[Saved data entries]
══════

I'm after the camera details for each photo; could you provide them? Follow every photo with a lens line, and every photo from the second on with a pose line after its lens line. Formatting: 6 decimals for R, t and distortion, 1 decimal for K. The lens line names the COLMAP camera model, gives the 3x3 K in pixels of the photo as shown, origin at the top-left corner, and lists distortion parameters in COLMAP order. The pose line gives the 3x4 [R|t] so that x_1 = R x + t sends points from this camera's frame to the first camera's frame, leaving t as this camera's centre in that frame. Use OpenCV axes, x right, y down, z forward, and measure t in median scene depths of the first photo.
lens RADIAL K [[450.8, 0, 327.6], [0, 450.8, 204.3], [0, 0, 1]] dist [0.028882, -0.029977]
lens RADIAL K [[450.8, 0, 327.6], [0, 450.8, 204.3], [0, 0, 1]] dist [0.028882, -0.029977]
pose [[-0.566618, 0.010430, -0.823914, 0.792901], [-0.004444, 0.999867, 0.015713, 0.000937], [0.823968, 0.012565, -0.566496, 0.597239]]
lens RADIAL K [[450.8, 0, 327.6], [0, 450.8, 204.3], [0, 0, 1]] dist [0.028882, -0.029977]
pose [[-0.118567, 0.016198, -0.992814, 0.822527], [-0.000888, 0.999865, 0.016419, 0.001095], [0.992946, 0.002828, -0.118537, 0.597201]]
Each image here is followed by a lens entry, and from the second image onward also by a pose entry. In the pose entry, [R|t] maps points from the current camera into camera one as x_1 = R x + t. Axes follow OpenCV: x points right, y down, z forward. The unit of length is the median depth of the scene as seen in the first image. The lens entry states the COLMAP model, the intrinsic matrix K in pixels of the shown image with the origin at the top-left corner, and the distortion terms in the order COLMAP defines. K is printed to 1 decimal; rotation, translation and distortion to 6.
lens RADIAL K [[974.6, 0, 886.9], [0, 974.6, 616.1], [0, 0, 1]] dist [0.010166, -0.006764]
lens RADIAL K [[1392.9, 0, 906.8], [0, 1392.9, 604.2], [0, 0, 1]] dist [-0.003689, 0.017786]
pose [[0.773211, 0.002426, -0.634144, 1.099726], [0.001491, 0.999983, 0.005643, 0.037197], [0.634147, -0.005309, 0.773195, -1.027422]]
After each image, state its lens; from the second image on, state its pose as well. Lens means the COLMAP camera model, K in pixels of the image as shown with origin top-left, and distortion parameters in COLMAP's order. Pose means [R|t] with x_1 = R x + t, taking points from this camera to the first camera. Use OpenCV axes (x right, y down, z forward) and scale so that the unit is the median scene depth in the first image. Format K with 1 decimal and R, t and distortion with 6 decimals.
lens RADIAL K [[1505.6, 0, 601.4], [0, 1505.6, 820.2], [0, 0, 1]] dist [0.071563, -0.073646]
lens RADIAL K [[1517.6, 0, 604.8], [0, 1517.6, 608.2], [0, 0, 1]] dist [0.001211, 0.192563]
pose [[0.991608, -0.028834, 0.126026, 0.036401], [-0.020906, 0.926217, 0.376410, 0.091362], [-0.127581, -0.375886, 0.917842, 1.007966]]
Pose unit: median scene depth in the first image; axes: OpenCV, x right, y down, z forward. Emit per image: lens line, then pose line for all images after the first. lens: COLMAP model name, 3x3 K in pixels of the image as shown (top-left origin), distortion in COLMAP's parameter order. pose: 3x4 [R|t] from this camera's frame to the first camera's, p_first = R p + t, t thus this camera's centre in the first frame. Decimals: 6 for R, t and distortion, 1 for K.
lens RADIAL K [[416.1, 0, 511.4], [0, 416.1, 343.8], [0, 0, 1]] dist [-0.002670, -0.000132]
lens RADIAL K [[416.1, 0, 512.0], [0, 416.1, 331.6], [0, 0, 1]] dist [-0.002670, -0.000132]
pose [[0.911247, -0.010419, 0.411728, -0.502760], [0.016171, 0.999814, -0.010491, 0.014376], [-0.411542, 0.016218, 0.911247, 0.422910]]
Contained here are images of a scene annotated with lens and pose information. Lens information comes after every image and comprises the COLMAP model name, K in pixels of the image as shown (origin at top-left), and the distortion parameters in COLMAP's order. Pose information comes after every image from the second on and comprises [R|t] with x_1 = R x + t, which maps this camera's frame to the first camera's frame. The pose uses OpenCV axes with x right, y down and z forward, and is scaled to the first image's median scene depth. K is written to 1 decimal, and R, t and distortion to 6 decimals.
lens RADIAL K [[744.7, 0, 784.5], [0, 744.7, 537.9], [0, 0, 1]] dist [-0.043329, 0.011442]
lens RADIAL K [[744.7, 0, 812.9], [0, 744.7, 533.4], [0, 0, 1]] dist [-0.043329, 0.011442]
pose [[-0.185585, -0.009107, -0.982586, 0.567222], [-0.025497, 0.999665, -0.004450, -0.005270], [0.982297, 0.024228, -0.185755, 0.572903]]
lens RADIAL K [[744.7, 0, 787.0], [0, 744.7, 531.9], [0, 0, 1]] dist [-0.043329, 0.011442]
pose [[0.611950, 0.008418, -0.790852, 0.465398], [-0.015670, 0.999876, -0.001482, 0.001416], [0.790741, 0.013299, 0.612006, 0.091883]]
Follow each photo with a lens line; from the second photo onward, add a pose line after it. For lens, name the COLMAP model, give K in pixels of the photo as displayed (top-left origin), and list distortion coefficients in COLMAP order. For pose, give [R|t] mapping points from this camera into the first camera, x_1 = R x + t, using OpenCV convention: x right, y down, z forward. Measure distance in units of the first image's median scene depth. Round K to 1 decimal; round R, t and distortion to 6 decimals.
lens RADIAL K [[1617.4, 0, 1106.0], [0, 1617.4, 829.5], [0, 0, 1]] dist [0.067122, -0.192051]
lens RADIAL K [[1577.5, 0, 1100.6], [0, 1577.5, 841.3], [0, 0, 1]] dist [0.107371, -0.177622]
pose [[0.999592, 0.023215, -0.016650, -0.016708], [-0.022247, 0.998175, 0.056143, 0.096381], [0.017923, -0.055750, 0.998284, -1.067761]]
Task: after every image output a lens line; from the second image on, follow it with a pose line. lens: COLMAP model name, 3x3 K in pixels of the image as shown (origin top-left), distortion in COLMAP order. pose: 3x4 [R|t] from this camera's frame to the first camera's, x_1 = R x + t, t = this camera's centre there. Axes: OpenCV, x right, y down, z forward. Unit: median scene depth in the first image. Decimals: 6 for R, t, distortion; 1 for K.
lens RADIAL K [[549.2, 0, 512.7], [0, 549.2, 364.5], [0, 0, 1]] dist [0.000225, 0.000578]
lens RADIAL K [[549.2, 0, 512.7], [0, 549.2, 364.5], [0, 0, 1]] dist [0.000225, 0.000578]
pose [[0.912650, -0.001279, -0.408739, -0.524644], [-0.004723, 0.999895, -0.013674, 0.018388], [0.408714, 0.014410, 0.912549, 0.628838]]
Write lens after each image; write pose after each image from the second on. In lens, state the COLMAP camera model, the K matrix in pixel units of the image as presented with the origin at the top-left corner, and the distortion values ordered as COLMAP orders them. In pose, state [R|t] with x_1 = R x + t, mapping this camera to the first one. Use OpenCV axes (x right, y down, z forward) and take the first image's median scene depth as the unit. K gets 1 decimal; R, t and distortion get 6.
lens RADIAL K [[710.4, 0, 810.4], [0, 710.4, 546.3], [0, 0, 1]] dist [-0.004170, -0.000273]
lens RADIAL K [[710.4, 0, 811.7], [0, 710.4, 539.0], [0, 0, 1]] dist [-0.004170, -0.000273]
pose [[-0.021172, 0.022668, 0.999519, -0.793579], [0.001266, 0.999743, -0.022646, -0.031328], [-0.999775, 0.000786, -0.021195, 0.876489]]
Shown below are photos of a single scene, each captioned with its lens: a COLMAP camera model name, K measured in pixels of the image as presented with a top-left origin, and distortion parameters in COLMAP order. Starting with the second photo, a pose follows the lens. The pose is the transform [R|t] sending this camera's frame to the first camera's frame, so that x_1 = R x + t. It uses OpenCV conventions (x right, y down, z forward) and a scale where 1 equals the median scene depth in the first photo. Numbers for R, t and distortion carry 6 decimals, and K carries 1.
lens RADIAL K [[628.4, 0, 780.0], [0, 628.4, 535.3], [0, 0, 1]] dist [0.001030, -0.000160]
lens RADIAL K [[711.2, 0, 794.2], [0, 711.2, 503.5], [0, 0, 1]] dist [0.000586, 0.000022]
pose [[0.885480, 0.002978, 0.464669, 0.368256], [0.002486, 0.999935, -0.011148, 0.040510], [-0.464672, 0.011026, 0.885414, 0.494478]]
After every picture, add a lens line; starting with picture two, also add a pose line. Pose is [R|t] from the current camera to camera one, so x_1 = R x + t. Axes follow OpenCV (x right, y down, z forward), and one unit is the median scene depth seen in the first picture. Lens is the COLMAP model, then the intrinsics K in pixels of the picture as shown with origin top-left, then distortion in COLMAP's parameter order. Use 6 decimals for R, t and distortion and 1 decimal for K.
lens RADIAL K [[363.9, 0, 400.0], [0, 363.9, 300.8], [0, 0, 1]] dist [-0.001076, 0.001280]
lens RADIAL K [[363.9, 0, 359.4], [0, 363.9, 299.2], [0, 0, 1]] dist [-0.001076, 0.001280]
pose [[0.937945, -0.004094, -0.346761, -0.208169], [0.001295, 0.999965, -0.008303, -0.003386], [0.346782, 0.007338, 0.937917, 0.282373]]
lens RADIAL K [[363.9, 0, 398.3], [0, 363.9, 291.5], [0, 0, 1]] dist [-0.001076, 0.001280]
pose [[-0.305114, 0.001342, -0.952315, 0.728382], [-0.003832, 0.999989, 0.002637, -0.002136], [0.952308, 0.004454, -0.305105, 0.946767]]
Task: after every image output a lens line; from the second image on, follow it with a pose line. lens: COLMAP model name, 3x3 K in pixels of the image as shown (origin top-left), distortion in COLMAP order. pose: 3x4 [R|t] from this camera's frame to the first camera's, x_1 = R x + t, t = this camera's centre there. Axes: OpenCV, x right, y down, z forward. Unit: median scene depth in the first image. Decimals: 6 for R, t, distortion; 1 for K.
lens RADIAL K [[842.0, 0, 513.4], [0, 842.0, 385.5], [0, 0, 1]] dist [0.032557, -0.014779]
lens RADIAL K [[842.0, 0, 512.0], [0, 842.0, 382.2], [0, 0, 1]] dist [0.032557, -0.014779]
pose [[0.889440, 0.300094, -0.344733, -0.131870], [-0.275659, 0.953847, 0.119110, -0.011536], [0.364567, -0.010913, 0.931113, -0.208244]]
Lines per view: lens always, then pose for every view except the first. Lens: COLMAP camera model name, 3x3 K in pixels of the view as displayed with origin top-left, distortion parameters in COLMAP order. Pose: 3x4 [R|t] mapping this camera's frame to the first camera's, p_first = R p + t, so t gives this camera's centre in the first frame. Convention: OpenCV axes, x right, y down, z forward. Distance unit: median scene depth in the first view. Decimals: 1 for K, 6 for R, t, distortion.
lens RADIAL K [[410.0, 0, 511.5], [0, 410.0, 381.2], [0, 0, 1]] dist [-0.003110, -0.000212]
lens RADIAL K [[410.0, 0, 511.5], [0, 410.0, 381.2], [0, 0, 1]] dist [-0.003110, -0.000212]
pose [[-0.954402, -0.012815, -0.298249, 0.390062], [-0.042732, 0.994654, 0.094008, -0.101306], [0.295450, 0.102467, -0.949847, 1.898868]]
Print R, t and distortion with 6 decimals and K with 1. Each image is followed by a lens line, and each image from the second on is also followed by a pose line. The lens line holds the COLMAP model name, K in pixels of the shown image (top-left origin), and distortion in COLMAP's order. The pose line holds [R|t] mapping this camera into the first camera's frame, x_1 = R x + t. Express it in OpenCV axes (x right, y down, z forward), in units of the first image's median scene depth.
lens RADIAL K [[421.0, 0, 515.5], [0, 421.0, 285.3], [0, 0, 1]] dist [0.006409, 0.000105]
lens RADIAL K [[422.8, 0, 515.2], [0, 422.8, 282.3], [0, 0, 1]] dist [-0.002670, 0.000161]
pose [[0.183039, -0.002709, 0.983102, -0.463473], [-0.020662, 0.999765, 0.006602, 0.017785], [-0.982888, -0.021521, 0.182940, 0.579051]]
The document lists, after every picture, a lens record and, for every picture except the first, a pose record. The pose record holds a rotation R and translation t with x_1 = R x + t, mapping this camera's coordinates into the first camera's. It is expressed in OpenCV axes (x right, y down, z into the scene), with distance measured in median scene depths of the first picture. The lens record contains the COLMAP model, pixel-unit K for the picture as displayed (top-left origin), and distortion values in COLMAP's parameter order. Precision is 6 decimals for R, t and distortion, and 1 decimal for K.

══════

**Required work:**
Lay out the lines of the listing above as a numbered list, omitting blank lines. Begin at the line containing "Write lens after" and stop after the line containing "0.000786, -0.021195, 0.876489]]".

**Answer for the task:**
1. Write lens after each image; write pose after each image from the second on. In lens, state the COLMAP camera model, the K matrix in pixel units of the image as presented with the origin at the top-left corner, and the distortion values ordered as COLMAP orders them. In pose, state [R|t] with x_1 = R x + t, mapping this camera to the first one. Use OpenCV axes (x right, y down, z forward) and take the first image's median scene depth as the unit. K gets 1 decimal; R, t and distortion get 6.
2. lens RADIAL K [[710.4, 0, 810.4], [0, 710.4, 546.3], [0, 0, 1]] dist [-0.004170, -0.000273]
3. lens RADIAL K [[710.4, 0, 811.7], [0, 710.4, 539.0], [0, 0, 1]] dist [-0.004170, -0.000273]
4. pose [[-0.021172, 0.022668, 0.999519, -0.793579], [0.001266, 0.999743, -0.022646, -0.031328], [-0.999775, 0.000786, -0.021195, 0.876489]]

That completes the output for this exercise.